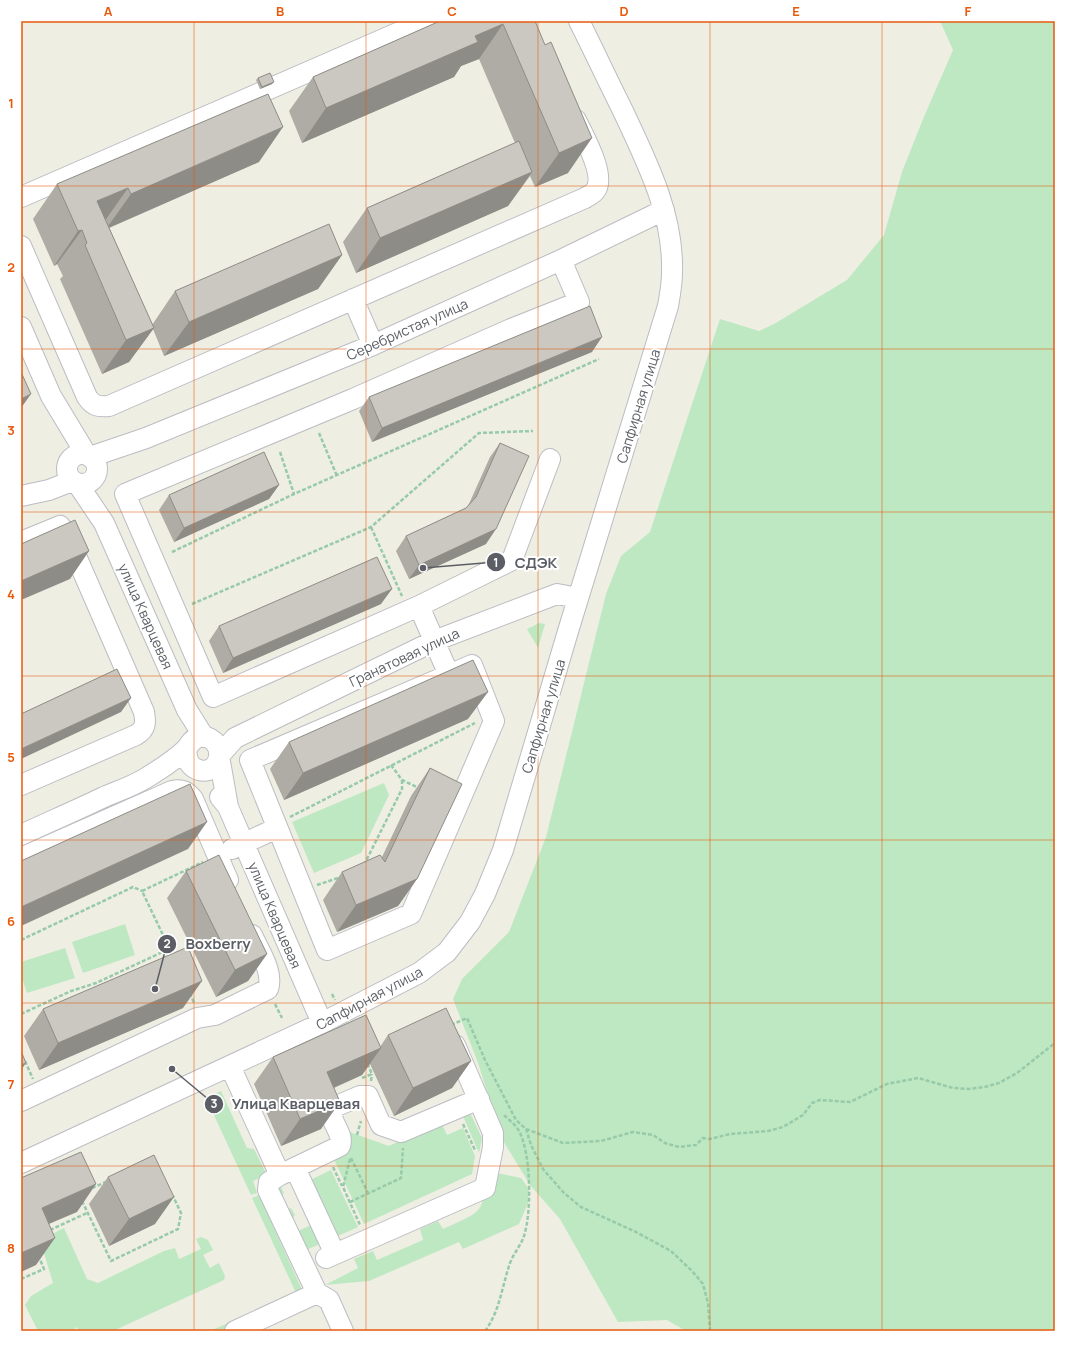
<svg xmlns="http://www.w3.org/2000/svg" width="1076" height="1352" font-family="Manrope,sans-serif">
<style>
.green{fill:#bee8c2}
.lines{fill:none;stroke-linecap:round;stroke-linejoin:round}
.minor-casing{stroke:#bbbdc3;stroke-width:22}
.path{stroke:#96caaa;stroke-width:2.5;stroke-dasharray:4 2;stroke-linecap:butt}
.minor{stroke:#fff;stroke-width:20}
.wall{fill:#aeaca5}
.shaded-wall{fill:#8d8c86}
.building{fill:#cac8c0;stroke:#8d8c86}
.grid{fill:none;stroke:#e8590c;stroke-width:1;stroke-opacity:0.55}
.labels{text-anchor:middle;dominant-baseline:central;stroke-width:4;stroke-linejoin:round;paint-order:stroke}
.street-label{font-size:14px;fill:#5b5f65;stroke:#fff}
.leader{fill:none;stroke:#5b5f65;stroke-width:1.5}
.callout-dot{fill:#5b5f65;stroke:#fff;stroke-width:1.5}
.mark-label{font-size:12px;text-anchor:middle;font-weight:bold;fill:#fff}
.callout-label{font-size:15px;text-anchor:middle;font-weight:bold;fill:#5b5f65;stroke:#fff;stroke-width:4;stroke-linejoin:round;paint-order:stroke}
.neatline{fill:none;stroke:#e8590c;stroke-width:1.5}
.grid-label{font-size:13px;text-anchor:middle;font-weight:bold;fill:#e8590c}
</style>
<rect width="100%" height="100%" fill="#efeee3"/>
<path class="green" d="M940 21H1055V1331H686L667 1320 618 1322 560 1219 530 1185 502 1139 478 1063 453 999 462 979 509 932 546 837 606 594 621 556 650 532 720 319 759 331 774 324 847 280 884 235 902 172 923 119 953 50Z
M539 623 545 624 538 648 527 629Z
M384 783 389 795 361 853 314 873 292 822Z
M125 924 135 955 83 973 72 942Z
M65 948 75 978 27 993 21 975V962Z
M221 1091 247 1148 254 1149 265 1171 263 1177 253 1181 257 1193 251 1195 206 1098Z
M466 1113 471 1115 482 1138 479 1153 462 1114Z
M441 1122 447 1135 463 1128 475 1156 472 1174 364 1224 332 1155 344 1130 389 1146Z
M331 1170 358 1227 304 1251 272 1184 279 1183 284 1193 282 1196 288 1209 291 1208 295 1215 293 1218 298 1231 326 1218 306 1182Z
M488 1171 521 1178 529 1189 528 1203 519 1224 463 1249 459 1242 369 1281 325 1285 358 1268 354 1259 373 1251 377 1260 423 1240 420 1229 438 1221 443 1229C485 1210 481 1215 488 1171Z
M259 1195 303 1292C277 1306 239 1331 210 1331L242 1317 243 1319 297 1295 252 1198Z
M64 1228 87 1279 98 1283 164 1251 175 1248 179 1259 201 1249 196 1239 201 1237 208 1240 213 1250 203 1255 210 1268 219 1263 225 1276 224 1280 113 1331H79L77 1327 72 1331H38L25 1305 31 1296 53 1283 40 1240Z"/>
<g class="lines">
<defs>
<path id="minor" d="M21 197 425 21
M21 246 87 397C93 406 98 407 109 406L585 198C588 196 593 194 595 191 607 176 583 135 576 120
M353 299 373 345
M21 327 51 396 86 454
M67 469a15 15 0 1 1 30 0a15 15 0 1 1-30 0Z
M90 457 146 438 373 345 561 260 664 210
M550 459 512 560 419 606 213 697 125 494 353 399 511 329 579 302 561 260
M77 483 104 523 187 710 204 737
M21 496 49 490 72 481
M21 542 60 526 66 533 144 712C146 723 146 729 136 735L21 785
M419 606 449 675
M472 665 494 721 411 914 327 950 250 760Z
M220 797 228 807 244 844 322 1023
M228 807 219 756 235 738 434 641 557 594 578 598
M21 835C49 822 77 810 104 797 118 791 133 786 146 778 159 770 175 760 186 749 190 745 191 739 199 737 210 734 221 745 219 757 215 779 183 773 187 749
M232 849 277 828
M21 858 172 791C182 789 187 791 193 799L228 880
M230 1066 280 1175 269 1182 268 1190 317 1293 329 1300 343 1331
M21 1101 197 1018 215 1015 268 989C274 972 259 951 252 935
M21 1163 322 1023 419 973 447 952 470 922 485 894 503 850 569 628 668 306C670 295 672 284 672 273 674 215 647 162 623 111 608 81 594 51 579 21
M295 1168 335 1254
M280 1175 340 1146C345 1133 328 1122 332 1108L360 1096H368L381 1125 401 1132 479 1099
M326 1258 485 1188 493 1147V1133L455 1045
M235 1331 317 1293"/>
</defs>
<use href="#minor" class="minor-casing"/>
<path class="path" d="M319 433 337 476
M280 452 294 494
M371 527 402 596
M172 552 294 494 599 359
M192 604 371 527 479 433 533 431
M391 765 402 780 419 788
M290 817 475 723
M364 865 402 789V780
M317 885 341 877
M21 940 133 887 142 891
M173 956 142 891 203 862
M190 993 194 1003
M332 994 335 1000
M275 1004 282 1018
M21 1014 71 991 96 983 169 949
M451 1025 467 1018 485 1060 516 1120 526 1129 531 1145 543 1169 564 1193 581 1207 636 1232 671 1251 692 1271 703 1284 708 1303 710 1331
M25 1061 33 1079
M362 1078 372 1074 367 1063
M371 1081 372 1074
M463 1124 475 1150
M526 1129 563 1143 601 1141 633 1132 653 1135 665 1143 679 1147 696 1145 703 1138 710 1139 730 1134 768 1131 783 1127 803 1115 812 1103 820 1100 850 1102 887 1084 918 1078 953 1088 969 1089 985 1087 999 1083 1017 1073 1055 1043
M357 1135 361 1121
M351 1158 368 1193
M350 1159 343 1187 360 1225
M333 1167 342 1186
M92 1188 106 1182
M82 1201 111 1261 178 1229 181 1213 173 1196
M350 1202 401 1178 403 1148
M50 1230 87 1213
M21 1279 44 1269 39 1257
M485 1331C500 1311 502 1286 510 1263 514 1253 521 1245 524 1236 532 1211 531 1153 519 1131 516 1125 509 1120 504 1115"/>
<use href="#minor" class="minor"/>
</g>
<path class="wall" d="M440 21H535L568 173 535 187 530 176 508 206 356 273 343 242 367 208 515 143 479 59 461 66 454 77 302 143 289 111 313 77Z
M258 78 272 84 260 89 256 80Z
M259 162 109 228 152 325 175 291 342 255 318 289 164 356 153 329 129 362 102 374 60 279 63 276 57 264 54 266 33 219 57 184Z
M592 352 372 442 359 411 369 397Z
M500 443 486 544 409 579 396 551 406 536 466 508 468 506 490 457Z
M279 485 269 499 174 542 159 510 169 495Z
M381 604 223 673 209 641 219 626Z
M468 719 284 800 270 769 289 742Z
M430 768 417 879 398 906 337 932 323 900 342 872 382 857 411 796Z
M186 871 267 954 248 981 216 997 167 898Z
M183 1008 39 1070 24 1036 43 1009Z
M388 1035 471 1061 452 1088 394 1116 370 1064 362 1075 334 1088 321 1129 281 1146 254 1084 273 1057 380 1047Z
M108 1177 155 1224 109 1246 89 1204Z"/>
<path class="shaded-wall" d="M503 24 479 59 461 66 454 77 302 143 326 108 475 36Z
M274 82 272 84 260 89 262 87Z
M283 127 259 162 106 229 131 194Z
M592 138 568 173 535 187 559 153Z
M532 172 508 206 356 273 380 238Z
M128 188 104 222 82 230 57 264 54 266 78 231 97 201Z
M342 255 318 289 164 356 189 322Z
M154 328 129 362 102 374 126 340Z
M602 337 592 352 372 442 382 428Z
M31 394 21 408V399Z
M279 485 269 499 174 542 184 528Z
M496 529 486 544 409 579 419 565Z
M89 551 70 579 21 600V581Z
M392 589 381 604 223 673 233 658Z
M488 692 468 719 284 800 303 773Z
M131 698 121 712 21 759V749Z
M207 822 188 849 21 926V907Z
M417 879 398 906 337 932 356 905Z
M267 954 248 981 216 997 235 970Z
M202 981 183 1008 39 1070 58 1043Z
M381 1048 362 1075 308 1099 327 1072Z
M471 1061 452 1088 394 1116 413 1088Z
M26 1063 21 1070V1065Z
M340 1102 321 1129 281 1146 300 1119Z
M96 1184 77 1212 23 1235 42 1208Z
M174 1197 155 1224 109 1246 129 1219Z
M55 1238 36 1265 21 1272V1253Z"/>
<path class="building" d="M440 21H535L545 45 551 42 592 138 559 153 503 24 475 36 478 42 326 108 313 77Z
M270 73 274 82 262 87 258 78Z
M268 94 283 127 131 194 128 188 97 201 154 328 126 340 85 245 87 243 82 230 78 231 57 184Z
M519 141 532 172 380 238 367 208Z
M329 224 342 255 189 322 175 291Z
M590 306 602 337 382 428 369 397Z
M21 372 31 394 21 399Z
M500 443 529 456 496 529 419 565 406 536 466 508 476 497Z
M264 452 279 485 184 528 169 495Z
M75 520 89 551 21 581V544Z
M377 557 392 589 233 658 219 626Z
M473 660 488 692 303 773 289 742Z
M117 669 131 698 21 749V714Z
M430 768 462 784 417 879 356 905 342 872 380 855 385 862Z
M190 784 207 822 21 907V861Z
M219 855 267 954 235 970 186 871Z
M188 947 202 981 58 1043 43 1009Z
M446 1008 471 1061 413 1088 388 1035Z
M366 1015 381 1048 327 1072 340 1102 300 1119 273 1057Z
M21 1051 26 1063 21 1065Z
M81 1152 96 1184 42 1208 55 1238 21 1253V1178Z
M154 1155 174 1197 129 1219 108 1177Z"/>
<path class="grid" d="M194 21V1331M366 21V1331M538 21V1331M710 21V1331M882 21V1331M21 186H1055M21 349H1055M21 512H1055M21 676H1055M21 840H1055M21 1003H1055M21 1166H1055"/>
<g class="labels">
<g class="street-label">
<text transform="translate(407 329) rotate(-24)">Серебристая улица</text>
<text transform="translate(638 406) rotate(-73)">Сапфирная улица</text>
<text transform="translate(146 616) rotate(66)">улица Кварцевая</text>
<text transform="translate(404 657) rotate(-25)">Гранатовая улица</text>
<text transform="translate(543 716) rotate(-73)">Сапфирная улица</text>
<text transform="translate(275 915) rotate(67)">улица Кварцевая</text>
<text transform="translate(369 998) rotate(-28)">Сапфирная улица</text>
</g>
</g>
<path class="leader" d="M423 568L496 562M155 989L167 944M172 1069L214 1104"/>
<g class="callout-dot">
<circle cx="423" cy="568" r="4"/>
<circle cx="155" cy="989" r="4"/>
<circle cx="172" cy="1069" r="4"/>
<circle cx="496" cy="562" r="10"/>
<circle cx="167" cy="944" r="10"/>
<circle cx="214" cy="1104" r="10"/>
</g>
<g class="mark-label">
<text x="496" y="567">1</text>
<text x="167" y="948">2</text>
<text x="214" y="1108">3</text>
</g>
<g class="callout-label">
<text x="536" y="568">СДЭК</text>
<text x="218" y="949">Boxberry</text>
<text x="296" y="1109">Улица Кварцевая</text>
</g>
<rect width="1076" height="1352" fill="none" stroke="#ffffff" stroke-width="44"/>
<rect x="22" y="22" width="1032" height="1308" class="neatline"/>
<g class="grid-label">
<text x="108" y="16">A</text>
<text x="280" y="16">B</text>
<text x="452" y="16">C</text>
<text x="624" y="16">D</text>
<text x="796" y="16">E</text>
<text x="968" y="16">F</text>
<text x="11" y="108">1</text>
<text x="11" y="272">2</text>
<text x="11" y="435">3</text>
<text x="11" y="599">4</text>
<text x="11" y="762">5</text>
<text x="11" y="926">6</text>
<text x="11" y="1089">7</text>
<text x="11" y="1253">8</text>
</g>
</svg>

++++++

About this task: Report the number of lines in the material above holding the word "labels", without anything else.

Task solution: 2